Our team showed the benefits of prospective annual reanalysis of ES data, and a new diagnosis was possible in up to 15.4% of our undiagnosed probands17 thanks to recent breakthroughs in research in the field of developmental disorders. However, complete reanalysis of NGS data continues to be tedious and expensive, raising questions about medium- and long-term feasibility. A focus on variant recurrence limits the number of variants to consider and is compatible with large-scale occasional reanalysis.
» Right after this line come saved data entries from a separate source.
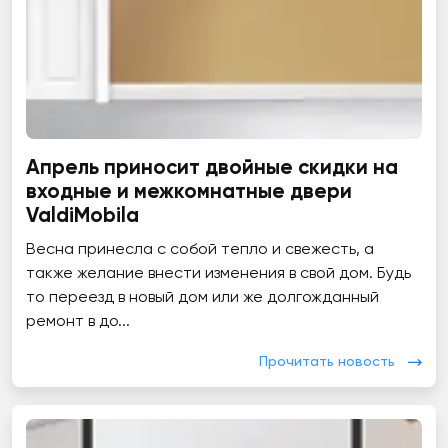
Апрель приносит двойные скидки на
входные и межкомнатные двери
ValdiMobila
Весна принесла с собой тепло и свежесть, а
также желание внести изменения в свой дом. Будь
то переезд в новый дом или же долгожданный
ремонт в до...
Прочитать новость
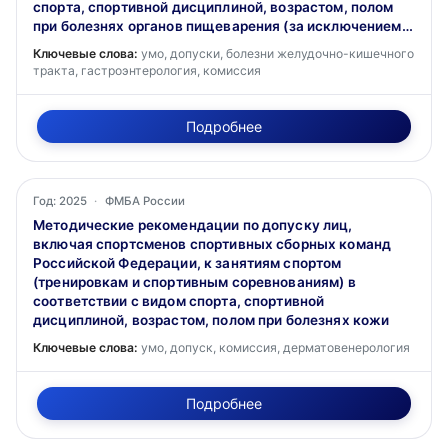
спорта, спортивной дисциплиной, возрастом, полом
при болезнях органов пищеварения (за исключением
заболеваний или нарушений орофациального
Ключевые слова:
умо, допуски, болезни желудочно-кишечного
комплекса)
тракта, гастроэнтерология, комиссия
Подробнее
Год: 2025
·
ФМБА России
Методические рекомендации по допуску лиц,
включая спортсменов спортивных сборных команд
Российской Федерации, к занятиям спортом
(тренировкам и спортивным соревнованиям) в
соответствии с видом спорта, спортивной
дисциплиной, возрастом, полом при болезнях кожи
Ключевые слова:
умо, допуск, комиссия, дерматовенерология
Подробнее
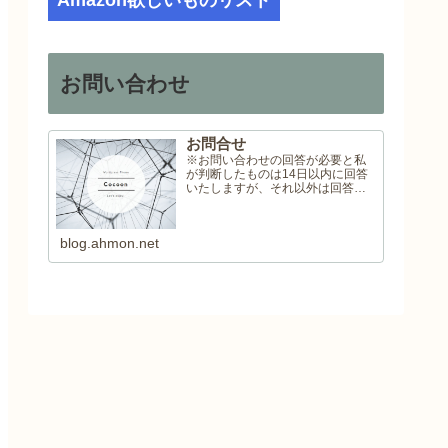
Amazon欲しいものリスト
お問い合わせ
お問合せ
※お問い合わせの回答が必要と私
が判断したものは14日以内に回答
いたしますが、それ以外は回答い
たしませんので予めご了承くださ
い。
blog.ahmon.net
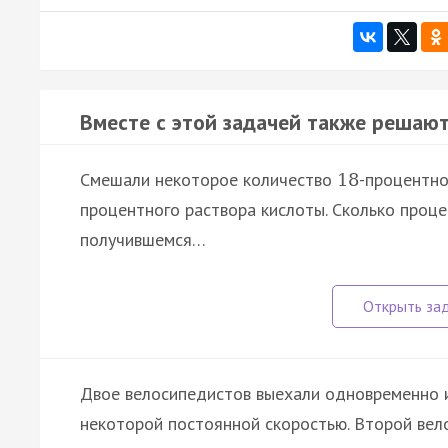
Вместе с этой задачей также решают
Смешали некоторое количество
-процентно
18
процентного раствора кислоты. Сколько проце
получившемся…
Двое велосипедистов выехали одновременно из
некоторой постоянной скоростью. Второй вел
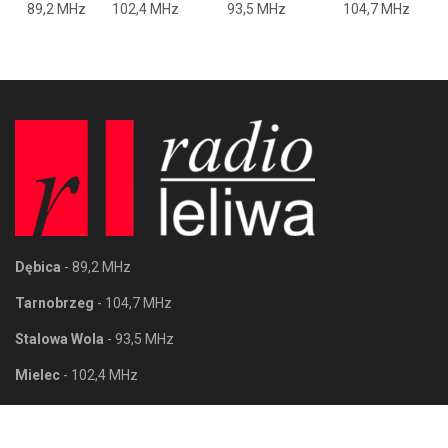
89,2 MHz
102,4 MHz
93,5 MHz
104,7 MHz
Dębica
- 89,2 MHz
Tarnobrzeg
- 104,7 MHz
Stalowa Wola
- 93,5 MHz
Mielec
- 102,4 MHz
Tarnobrzeg
Stalowa Wola
ul. Wyspiańskiego 12/5
al. Jana Pawła II 25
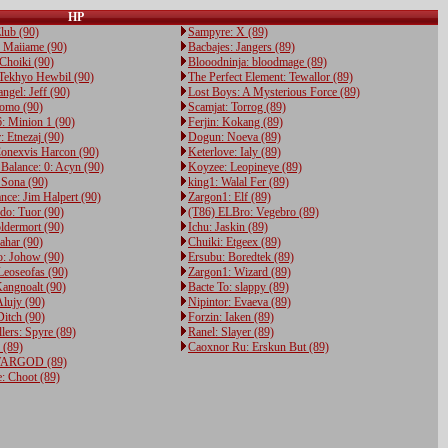
HP
Elub (90)
Sampyre: X (89)
: Maiiame (90)
Bacbajes: Jangers (89)
 Choiki (90)
Blooodninja: bloodmage (89)
Tekhyo Hewbil (90)
The Perfect Element: Tewallor (89)
ngel: Jeff (90)
Lost Boys: A Mysterious Force (89)
Romo (90)
Scamjat: Torrog (89)
: Minion 1 (90)
Ferjin: Kokang (89)
: Etnezaj (90)
Dogun: Noeva (89)
onexvis Harcon (90)
Keterlove: Ialy (89)
Balance: 0: Acyn (90)
Koyzee: Leopineye (89)
 Sona (90)
king1: Walal Fer (89)
ance: Jim Halpert (90)
Zargon1: Elf (89)
do: Tuor (90)
(T86) ELBro: Vegebro (89)
oldermort (90)
Ichu: Jaskin (89)
ahar (90)
Chuiki: Etgeex (89)
: Johow (90)
Ersubu: Boredtek (89)
Leoseofas (90)
Zargon1: Wizard (89)
angnoalt (90)
Bacte To: slappy (89)
Alujy (90)
Nipintor: Evaeva (89)
Ditch (90)
Forzin: Iaken (89)
llers: Spyre (89)
Ranel: Slayer (89)
 (89)
Caoxnor Ru: Erskun But (89)
 WARGOD (89)
: Choot (89)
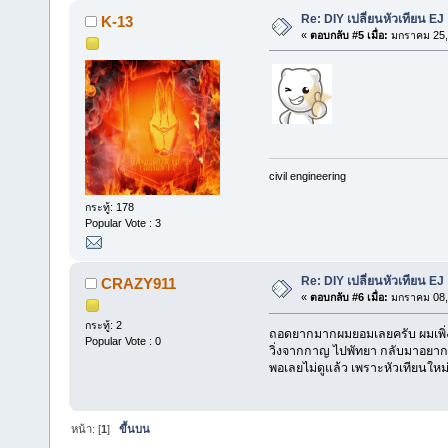
Re: DIY เปลี่ยนหัวเทียน EJ
K-13
«
ตอบกลับ #5 เมื่อ:
มกราคม 25, 
civil engineering
กระทู้: 178
Popular Vote : 3
Re: DIY เปลี่ยนหัวเทียน EJ
CRAZY911
«
ตอบกลับ #6 เมื่อ:
มกราคม 08, 
กระทู้: 2
ถอดยากมากผมยอมเลยครับ ผมเพิ่งผ่
Popular Vote : 0
วิ่งจากกาญ ไปพัทยา กลับมาอยากเ
พอเลยไม่ดูแล้ว เพราะหัวเทียนใหม
หน้า: [
1
]
ขึ้นบน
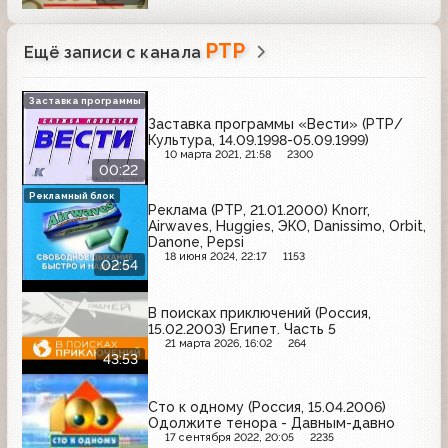
РТР
Ещё записи с канала
Заставка программы
Заставка программы «Вести» (РТР/
Культура, 14.09.1998-05.09.1999)
10 марта 2021, 21:58
2300
00:22
Рекламный блок
Реклама (РТР, 21.01.2000) Knorr,
Airwaves, Huggies, ЭКО, Danissimo, Orbit,
Danone, Pepsi
18 июня 2024, 22:17
1153
02:54
В поисках приключений (Россия,
15.02.2003) Египет. Часть 5
21 марта 2026, 16:02
264
43:53
Сто к одному (Россия, 15.04.2006)
Одолжите тенора - Давным-давно
17 сентября 2022, 20:05
2235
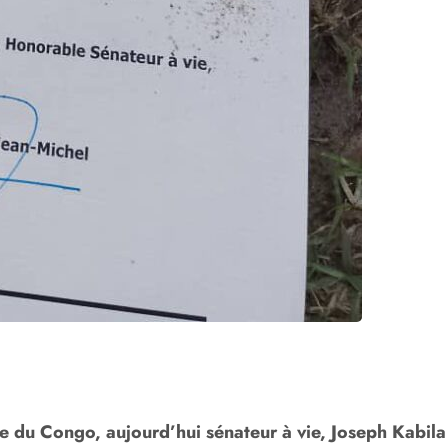
e du Congo, aujourd’hui sénateur à vie, Joseph Kabil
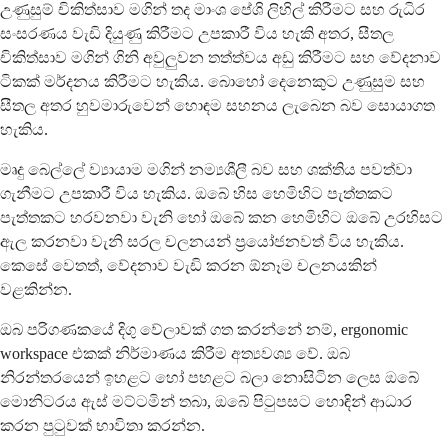
උණුසුම් චිකිත්සාව මගින් තද මාංශ පේශි ලිහිල් කිරීමට සහ රුධිර
සංසරණය වැඩි දියුණු කිරීමට උපකාරී විය හැකි අතර, සීතල
චිකිත්සාව මගින් ගිනි අවුලුවන තත්ත්වය අඩු කිරීමට සහ වේදනාව
ටිකක් මර්දනය කිරීමට හැකිය. බොහෝ දෙනෙකුට උණුසුම සහ
සීතල අතර හුවමාරුවෙන් හොඳම සහනය ලැබෙන බව සොයාගත
හැකිය.
මෘදු බෙල්ලේ ව්‍යායාම මගින් නම්‍යශීලී බව සහ ශක්තිය පවත්වා
ගැනීමට උපකාරී විය හැකිය. ඔබේ හිස හෙමිහිට පැත්තකට
පැත්තකට හරවනවා වැනි හෝ ඔබේ කන හෙමිහිට ඔබේ උරහිසට
ඇල කරනවා වැනි සරල චලනයන් ප්‍රයෝජනවත් විය හැකිය.
කෙසේ වෙතත්, වේදනාව වැඩි කරන ඕනෑම චලනයකින්
වළකින්න.
ඔබ පරිගණකයේ දිගු වේලාවක් ගත කරන්නේ නම්, ergonomic
workspace එකක් නිර්මාණය කිරීම අත්‍යවශ්‍ය වේ. ඔබ
නිරන්තරයෙන් ඉහළට හෝ පහළට බලා නොසිටින ලෙස ඔබේ
මොනිටරය ඇස් මට්ටමින් තබා, ඔබේ පිටුපසට හොඳින් ආධාර
කරන පුටුවක් භාවිතා කරන්න.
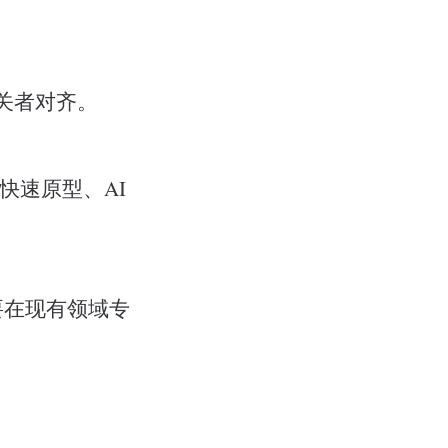
关者对齐。
快速原型、AI
要在现有领域专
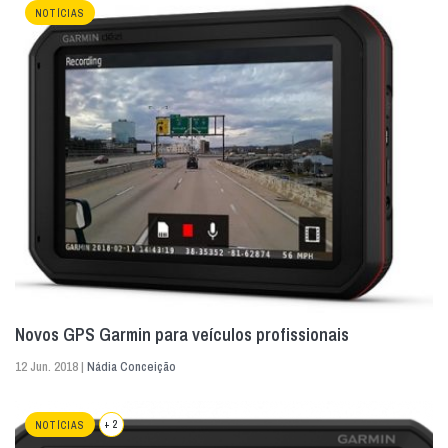
NOTÍCIAS
Novos GPS Garmin para veículos profissionais
12 Jun. 2018 |
Nádia Conceição
+ 2
NOTÍCIAS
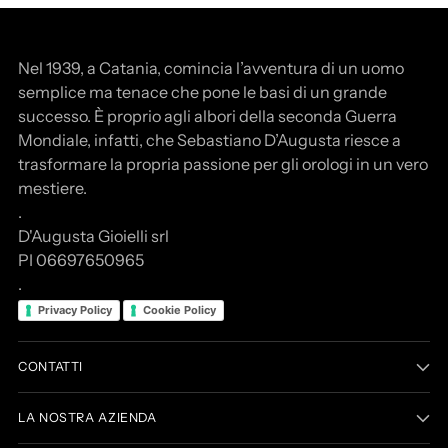
Nel 1939, a Catania, comincia l’avventura di un uomo
semplice ma tenace che pone le basi di un grande
successo. È proprio agli albori della seconda Guerra
Mondiale, infatti, che Sebastiano D’Augusta riesce a
trasformare la propria passione per gli orologi in un vero
mestiere.
.
D'Augusta Gioielli srl
PI 06697650965
.
Privacy Policy
Cookie Policy
CONTATTI
LA NOSTRA AZIENDA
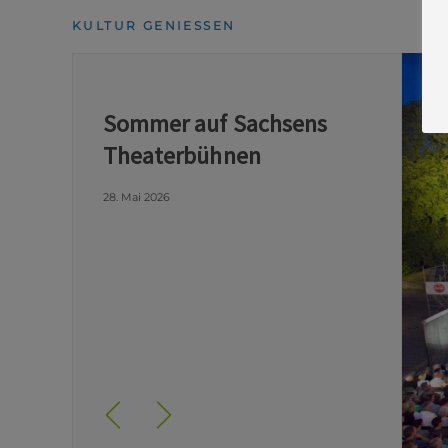
KULTUR GENIESSEN
Sommer auf Sachsens
Theaterbühnen
28. Mai 2026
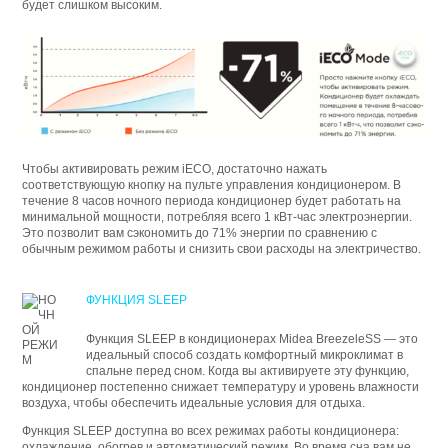
будет слишком высоким.
Чтобы активировать режим iECO, достаточно нажать
соответствующую кнопку на пульте управления кондиционером. В
течение 8 часов ночного периода кондиционер будет работать на
минимальной мощности, потребляя всего 1 кВт-час электроэнергии.
Это позволит вам сэкономить до 71% энергии по сравнению с
обычным режимом работы и снизить свои расходы на электричество.
ФУНКЦИЯ SLEEP
Функция SLEEP в кондиционерах Midea BreezeleSS — это
идеальный способ создать комфортный микроклимат в
спальне перед сном. Когда вы активируете эту функцию,
кондиционер постепенно снижает температуру и уровень влажности
воздуха, чтобы обеспечить идеальные условия для отдыха.
Функция SLEEP доступна во всех режимах работы кондиционера:
охлаждение, обогрев и автоматический режим. Во время сна вам не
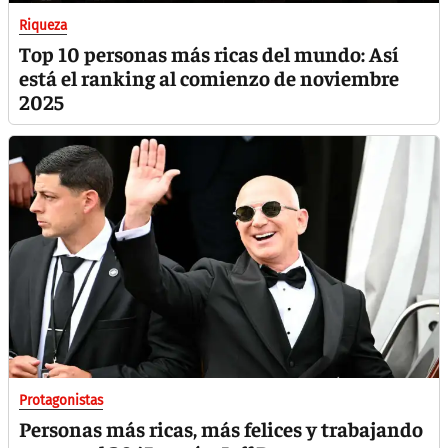
Riqueza
Top 10 personas más ricas del mundo: Así
está el ranking al comienzo de noviembre
2025
Protagonistas
Personas más ricas, más felices y trabajando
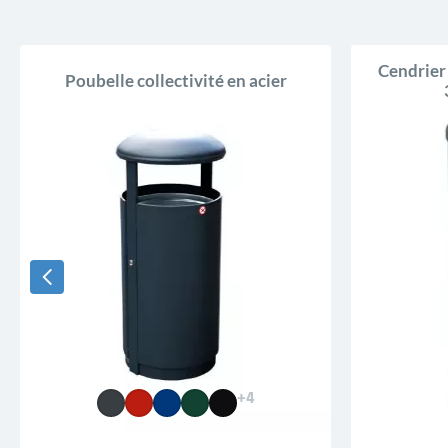
Cendrier 
Poubelle collectivité en acier
+4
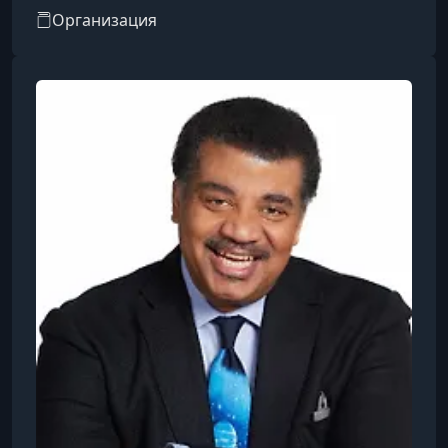
предоставляет доступ к видеокурсам,
Организация
созданным и представленным мировыми
знаменитостями и экспертами в различных
областях.​Особенности
платформы:Преподаватели: Среди
инструкторов — известные личности, такие как
Гордон Рамзи (кулинария), Маргарет Этвуд
(писательство), Мартин Скорсезе
(кинорежиссура), Серена Уильямс (теннис),
Ханс Циммер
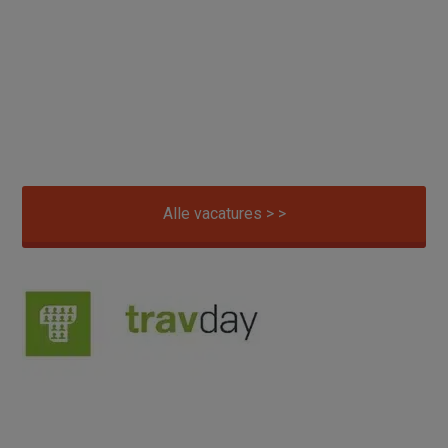
Alle vacatures > >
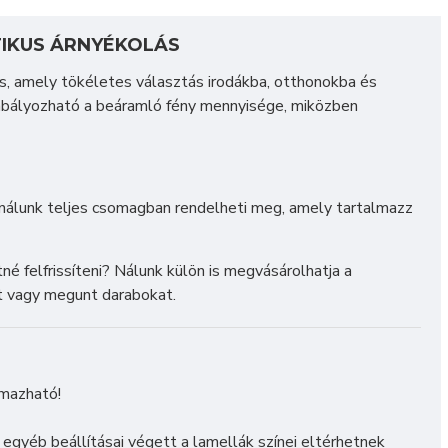
TIKUS ÁRNYÉKOLÁS
, amely tökéletes választás irodákba, otthonokba és
abályozható a beáramló fény mennyisége, miközben
nálunk teljes csomagban rendelheti meg, amely tartalmazz
é felfrissíteni? Nálunk külön is megvásárolhatja a
tt vagy megunt darabokat.
lmazható!
s egyéb beállításai végett a lamellák színei eltérhetnek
We hypothesize that variant recurrence will be a key consideration for future identification of new ultrarare diseases, notably those associated with specific nonhaploinsufficient missense variants. Recurrence of de novo variants at the nucleotide scale could also be a powerful tool to highlight other types of variants in which functional predictions are still lacking, including intronic, intergenic variants, or variants harbored by noncoding RNAs. It may also provide a useful unbiased approach to help uncover new phenotype–genotype relationships in genes that are already known to cause a distinct disease, for which standard variant interpretation would fail due to presumed phenotype incompatibility. Systematic variant aggregation such as denovo-db is a particularly pertinent approach. Otherwise, the pooling of unsolved cases into large cohorts might result in an increase in the signal of new pathogenic variant recurrence. The approach used for the present study will certainly play a key role in the European Solve-RD initiative, which plans to aggregate data from over 18,000 unsolved cases of presumed monogenic disorders, hopefully increasing our understanding of the genetic origins of ultrarare diseases.